Nicht nur dem 76-jährigen Risch fällt das schwer. Auch der zwei Jahre ältere Bernie Sanders wirkt angespannt. Nervös schlägt der Demokrat aus Vermont gelegentlich mit der Hand auf sein Pult. „In neun Monaten sind Wahlen“, stichelt Trump-Anwalt Pat Cipollone gerade: „Einige hier sollten eigentlich in Iowa sein.“ Das trifft auf Sanders ebenso wie auf seine Kolleginnen Amy Klobuchar und Elizabeth Warren zu. Alle drei weisen diese Unterstellung später zurück. Aber dass sie in der strategisch wichtigen Endphase der Demokraten-Vorwahlen im Mittleren Westen nun in Washington gebunden sind, dürfte ihnen kaum gefallen. Doch es herrscht Präsenzzwang.

Die archaischen Anwesenheits- und Schweigepflichten spiegeln den Ernst der Lage. Erst zweimal in der US-Geschichte gab es Amtsenthebungsverfahren gegen einen Präsidenten. Doch noch nie herrschte eine so feindselige Atmosphäre im Senat. „In God we trust“ ist als Motto in den Marmor über der Eingangstür graviert. Viele Republikaner aber haben den Allmächtigen durch Trump ersetzt. Die Frage, ob man ihm vertrauen kann, spaltet die Kammer so unerbittlich, dass der Oberste Richter John Roberts als Versammlungsleiter die Redner ermahnen muss, sie sollten „daran denken, wo sie sind“.

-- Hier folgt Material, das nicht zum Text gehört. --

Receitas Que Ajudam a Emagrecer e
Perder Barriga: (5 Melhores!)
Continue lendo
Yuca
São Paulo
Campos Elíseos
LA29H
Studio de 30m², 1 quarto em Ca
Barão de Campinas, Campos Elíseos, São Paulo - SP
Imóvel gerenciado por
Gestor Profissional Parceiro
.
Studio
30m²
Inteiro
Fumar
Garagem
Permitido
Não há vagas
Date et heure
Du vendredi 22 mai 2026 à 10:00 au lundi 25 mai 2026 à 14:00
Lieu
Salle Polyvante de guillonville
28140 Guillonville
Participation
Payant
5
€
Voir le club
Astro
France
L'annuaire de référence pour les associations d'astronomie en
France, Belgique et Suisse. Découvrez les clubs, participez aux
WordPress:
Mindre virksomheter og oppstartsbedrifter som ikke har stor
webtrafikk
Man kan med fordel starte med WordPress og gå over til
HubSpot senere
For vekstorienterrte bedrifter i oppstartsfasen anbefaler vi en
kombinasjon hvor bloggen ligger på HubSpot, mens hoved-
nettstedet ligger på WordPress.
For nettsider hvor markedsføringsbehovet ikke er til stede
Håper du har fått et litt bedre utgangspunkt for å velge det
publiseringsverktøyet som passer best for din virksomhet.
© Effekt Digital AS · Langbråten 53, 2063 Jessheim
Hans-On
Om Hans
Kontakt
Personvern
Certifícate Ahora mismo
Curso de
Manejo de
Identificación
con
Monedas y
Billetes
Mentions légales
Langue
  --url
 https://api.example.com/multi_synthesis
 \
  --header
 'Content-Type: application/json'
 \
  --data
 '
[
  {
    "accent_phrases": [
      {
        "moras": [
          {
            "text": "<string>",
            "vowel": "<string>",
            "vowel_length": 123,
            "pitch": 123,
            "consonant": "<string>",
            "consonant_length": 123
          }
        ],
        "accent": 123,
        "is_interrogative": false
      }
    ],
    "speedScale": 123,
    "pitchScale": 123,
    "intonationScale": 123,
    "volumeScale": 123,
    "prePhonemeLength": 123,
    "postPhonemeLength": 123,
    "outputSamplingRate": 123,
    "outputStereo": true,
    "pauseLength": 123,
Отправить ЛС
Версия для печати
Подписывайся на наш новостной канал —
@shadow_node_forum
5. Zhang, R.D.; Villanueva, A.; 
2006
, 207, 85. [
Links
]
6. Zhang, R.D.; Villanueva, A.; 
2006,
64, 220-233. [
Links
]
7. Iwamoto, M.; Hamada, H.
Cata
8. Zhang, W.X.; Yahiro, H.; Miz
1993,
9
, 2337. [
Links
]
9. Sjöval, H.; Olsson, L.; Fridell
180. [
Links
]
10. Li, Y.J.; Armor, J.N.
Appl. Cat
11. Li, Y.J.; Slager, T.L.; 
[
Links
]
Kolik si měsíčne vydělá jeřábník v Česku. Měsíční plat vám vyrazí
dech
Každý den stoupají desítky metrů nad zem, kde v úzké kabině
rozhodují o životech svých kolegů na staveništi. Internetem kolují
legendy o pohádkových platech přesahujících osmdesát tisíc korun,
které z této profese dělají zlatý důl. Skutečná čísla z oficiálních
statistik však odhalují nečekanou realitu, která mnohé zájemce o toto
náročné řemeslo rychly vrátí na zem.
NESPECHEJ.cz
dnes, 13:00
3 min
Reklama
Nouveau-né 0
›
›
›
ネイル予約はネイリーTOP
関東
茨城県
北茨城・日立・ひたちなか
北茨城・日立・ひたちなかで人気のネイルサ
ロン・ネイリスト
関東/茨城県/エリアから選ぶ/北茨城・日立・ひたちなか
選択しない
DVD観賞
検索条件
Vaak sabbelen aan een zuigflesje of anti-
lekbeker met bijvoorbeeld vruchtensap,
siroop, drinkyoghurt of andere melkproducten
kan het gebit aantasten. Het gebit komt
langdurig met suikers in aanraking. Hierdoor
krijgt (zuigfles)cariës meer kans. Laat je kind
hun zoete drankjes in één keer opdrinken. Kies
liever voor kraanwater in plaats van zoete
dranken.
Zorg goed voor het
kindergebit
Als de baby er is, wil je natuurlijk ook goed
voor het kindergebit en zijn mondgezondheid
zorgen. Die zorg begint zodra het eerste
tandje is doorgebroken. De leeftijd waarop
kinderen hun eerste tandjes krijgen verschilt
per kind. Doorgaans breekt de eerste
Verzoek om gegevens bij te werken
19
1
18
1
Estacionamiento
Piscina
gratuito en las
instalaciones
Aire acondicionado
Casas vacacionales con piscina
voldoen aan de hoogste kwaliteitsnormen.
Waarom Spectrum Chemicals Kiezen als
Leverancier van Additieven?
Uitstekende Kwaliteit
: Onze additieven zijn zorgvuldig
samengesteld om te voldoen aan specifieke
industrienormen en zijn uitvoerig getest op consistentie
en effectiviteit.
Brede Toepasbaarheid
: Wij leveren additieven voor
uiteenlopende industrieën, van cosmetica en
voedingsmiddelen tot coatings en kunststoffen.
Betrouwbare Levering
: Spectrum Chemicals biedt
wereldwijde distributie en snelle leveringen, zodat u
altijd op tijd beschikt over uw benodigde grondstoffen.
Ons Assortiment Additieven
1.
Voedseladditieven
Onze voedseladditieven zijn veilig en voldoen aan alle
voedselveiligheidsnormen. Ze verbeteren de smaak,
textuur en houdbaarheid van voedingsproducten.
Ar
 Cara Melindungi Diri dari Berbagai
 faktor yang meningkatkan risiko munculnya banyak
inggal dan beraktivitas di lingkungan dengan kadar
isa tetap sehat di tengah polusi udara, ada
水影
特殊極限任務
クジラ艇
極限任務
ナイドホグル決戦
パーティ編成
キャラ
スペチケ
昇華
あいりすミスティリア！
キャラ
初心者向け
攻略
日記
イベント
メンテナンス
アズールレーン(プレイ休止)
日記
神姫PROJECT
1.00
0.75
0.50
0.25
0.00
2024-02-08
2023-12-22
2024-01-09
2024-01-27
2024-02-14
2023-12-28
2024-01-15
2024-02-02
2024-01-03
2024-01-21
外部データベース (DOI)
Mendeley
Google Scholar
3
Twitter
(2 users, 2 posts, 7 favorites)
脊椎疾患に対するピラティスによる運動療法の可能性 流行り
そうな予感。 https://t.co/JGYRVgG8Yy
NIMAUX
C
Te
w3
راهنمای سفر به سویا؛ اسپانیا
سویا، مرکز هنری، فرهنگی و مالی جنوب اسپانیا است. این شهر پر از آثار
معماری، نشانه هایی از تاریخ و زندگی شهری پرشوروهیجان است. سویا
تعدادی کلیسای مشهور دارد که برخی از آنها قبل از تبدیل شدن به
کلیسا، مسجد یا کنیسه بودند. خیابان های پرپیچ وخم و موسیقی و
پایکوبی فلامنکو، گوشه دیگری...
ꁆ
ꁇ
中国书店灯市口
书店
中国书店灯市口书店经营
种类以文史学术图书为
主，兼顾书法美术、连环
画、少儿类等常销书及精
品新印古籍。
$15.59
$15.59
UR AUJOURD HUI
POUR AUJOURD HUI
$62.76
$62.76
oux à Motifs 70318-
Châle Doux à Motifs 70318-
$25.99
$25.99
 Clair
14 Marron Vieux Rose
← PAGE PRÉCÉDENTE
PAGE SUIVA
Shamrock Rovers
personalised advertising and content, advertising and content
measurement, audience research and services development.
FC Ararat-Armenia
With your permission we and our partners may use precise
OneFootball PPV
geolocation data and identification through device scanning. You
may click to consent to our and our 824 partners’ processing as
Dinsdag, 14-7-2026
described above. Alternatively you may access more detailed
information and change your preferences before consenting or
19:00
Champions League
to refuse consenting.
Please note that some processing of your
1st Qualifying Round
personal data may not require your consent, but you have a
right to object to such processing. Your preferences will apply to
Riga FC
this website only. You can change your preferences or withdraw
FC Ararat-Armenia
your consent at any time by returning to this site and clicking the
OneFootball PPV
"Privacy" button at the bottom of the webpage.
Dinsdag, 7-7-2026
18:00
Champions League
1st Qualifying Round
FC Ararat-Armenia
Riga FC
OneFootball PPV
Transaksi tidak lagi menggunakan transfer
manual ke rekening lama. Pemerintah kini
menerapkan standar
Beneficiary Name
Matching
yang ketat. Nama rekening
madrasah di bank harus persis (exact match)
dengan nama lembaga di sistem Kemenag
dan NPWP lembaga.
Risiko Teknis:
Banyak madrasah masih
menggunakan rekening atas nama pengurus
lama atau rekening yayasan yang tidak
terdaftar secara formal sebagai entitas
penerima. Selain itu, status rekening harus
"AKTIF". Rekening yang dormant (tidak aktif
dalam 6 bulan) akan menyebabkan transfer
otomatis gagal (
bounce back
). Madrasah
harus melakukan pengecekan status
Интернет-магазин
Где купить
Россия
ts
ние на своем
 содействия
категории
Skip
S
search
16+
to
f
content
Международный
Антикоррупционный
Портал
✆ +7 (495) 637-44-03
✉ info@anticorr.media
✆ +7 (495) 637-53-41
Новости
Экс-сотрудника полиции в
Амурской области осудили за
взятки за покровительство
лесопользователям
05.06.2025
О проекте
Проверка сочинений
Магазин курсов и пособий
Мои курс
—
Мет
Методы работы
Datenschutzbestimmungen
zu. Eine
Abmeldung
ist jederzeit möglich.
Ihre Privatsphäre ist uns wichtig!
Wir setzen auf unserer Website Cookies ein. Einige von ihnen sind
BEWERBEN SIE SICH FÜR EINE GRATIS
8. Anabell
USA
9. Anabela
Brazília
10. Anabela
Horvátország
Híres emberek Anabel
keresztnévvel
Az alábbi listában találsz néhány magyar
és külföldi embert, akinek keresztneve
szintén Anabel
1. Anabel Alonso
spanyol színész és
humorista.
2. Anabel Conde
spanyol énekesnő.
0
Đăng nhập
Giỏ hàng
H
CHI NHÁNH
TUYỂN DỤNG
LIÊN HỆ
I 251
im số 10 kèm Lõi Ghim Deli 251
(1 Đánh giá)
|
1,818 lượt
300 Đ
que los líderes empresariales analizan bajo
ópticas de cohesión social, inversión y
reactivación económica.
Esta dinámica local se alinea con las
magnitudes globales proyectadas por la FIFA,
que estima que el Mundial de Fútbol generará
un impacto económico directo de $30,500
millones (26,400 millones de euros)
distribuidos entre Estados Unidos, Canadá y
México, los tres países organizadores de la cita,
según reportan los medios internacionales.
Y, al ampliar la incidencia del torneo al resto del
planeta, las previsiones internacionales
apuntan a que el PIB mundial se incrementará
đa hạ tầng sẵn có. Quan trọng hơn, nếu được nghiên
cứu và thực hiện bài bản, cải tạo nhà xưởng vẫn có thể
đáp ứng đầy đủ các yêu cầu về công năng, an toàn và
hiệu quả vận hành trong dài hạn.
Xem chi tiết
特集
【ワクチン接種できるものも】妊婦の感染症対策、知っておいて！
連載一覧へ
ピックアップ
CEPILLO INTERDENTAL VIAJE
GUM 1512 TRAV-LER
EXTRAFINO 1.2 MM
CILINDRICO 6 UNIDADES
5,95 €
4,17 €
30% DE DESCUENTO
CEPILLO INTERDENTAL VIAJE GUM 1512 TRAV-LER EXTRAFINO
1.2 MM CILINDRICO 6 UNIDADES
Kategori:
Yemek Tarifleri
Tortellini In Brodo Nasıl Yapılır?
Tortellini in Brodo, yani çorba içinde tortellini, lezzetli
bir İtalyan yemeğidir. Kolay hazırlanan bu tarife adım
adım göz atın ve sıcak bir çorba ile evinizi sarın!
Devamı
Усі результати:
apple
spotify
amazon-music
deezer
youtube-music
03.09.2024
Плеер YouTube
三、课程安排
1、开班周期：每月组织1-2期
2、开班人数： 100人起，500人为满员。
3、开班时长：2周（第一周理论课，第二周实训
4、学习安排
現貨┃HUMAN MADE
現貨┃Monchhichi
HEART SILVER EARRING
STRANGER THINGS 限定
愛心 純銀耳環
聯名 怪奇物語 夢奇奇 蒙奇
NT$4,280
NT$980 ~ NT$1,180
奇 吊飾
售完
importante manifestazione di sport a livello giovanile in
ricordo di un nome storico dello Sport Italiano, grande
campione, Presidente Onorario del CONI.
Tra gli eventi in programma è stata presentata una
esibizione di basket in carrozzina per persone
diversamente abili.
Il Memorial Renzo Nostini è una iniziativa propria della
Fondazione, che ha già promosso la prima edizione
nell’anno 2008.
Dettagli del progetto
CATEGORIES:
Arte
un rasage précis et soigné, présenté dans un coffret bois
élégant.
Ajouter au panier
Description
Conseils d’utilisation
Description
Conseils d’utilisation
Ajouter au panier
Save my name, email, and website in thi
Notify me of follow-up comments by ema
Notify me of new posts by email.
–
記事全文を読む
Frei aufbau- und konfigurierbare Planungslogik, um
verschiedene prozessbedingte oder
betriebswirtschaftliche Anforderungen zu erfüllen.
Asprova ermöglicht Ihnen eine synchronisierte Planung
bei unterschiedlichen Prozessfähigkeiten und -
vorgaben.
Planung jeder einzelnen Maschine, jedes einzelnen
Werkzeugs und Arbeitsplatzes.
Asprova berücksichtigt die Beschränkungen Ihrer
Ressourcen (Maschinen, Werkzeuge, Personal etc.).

„Es ist unerhört“, wütet Trump-Anwalt Cipollone. Die Demokraten wollten einen legitimen Präsidenten beiseiteschieben: „Auf der Basis einer betrügerischen Untersuchung wollen Sie dem amerikanischen Volk das Wahlrecht nehmen.“ Viele Auftritte sind allein fürs TV inszeniert. Und dieser dürfte Cipollones Boss gefallen. „Die Verbrechen des Präsidenten sind Verbrechen gegen die Demokratie“, argumentiert hingegen Demokrat Chuck Schumer. Er und die Seinen sind überzeugt: Trump hat seine Macht mit der Intrige gegen den Rivalen Joe Biden missbraucht und anschließend die Vergehen vertuscht.

Doch im Senat haben die Republikaner die Mehrheit, und deren Anführer Mitch McConnell agiert als Trumps Leibwächter. „In scharfem Kontrast“ zu den seiner Meinung nach unfairen Untersuchungen des Repräsentantenhauses will er diesen Prozess führen. Das klingt einigermaßen grotesk. Kurz vor dem Verfahren hat der 77-Jährige, den seine Gegner „Sensenmann“ nennen, nämlich eine skandalöse Geschäftsordnung erlassen. Gerade mal zwei Nachmittage und Abende soll die Anklage bekommen, um den Fall auszubreiten. Das Ziel ist klar: McConnell will wichtige Dispute in die Nacht verlagern, das Fernsehpublikum mit Marathonsitzungen einschläfern und Trump so schnell wie möglich freisprechen. Das ist selbst einigen Republikanern zu offensichtlich. Nach einem kleinen Aufstand in der Fraktion muss McConnell die Resolution handschriftlich auf eine Drei-Tages-Frist abändern.

Doch das ist der einzige, sehr kleine Erfolg für die Demokraten. Der entscheidende Makel des Verfahrens bleibt: Weder wollen die Republikaner aufschlussreiche Zeugen wie Trumps Stabschef Mick Mulvaney oder Ex-Sicherheitsberater John Bolton anhören. Noch wollen sie vom Weißen Haus unter Verschluss gehaltene Dokumente anfordern. „Das ist kein faires Verfahren. Das ist eine Farce!“, appelliert Adam Schiff, der demokratische Chef des Geheimdienstausschusses, an die Senatoren: „Sie haben alle einen Eid geschworen, unparteiisch der Gerechtigkeit zu dienen.“ Doch in der vergifteten Atmosphäre verhallt das ungehört. Kaum legt der Senat eine kurze Pause ein, twittert der Republikaner Lindsey Graham: „Adam Schiff redet über Fairness wie ein Brandstifter über Feuerverhütung.“

Zwölf Änderungsanträge zur Geschäftsordnung bringen die Demokraten bis Sitzungsende um 2 Uhr früh ein. Alle werden abgelehnt – elf mit 53 Stimmen zu 47. Das entspricht exakt der Sitzverteilung im Senat. Nichts spricht dafür, dass sich die Fronten in den nächsten Tagen verschieben.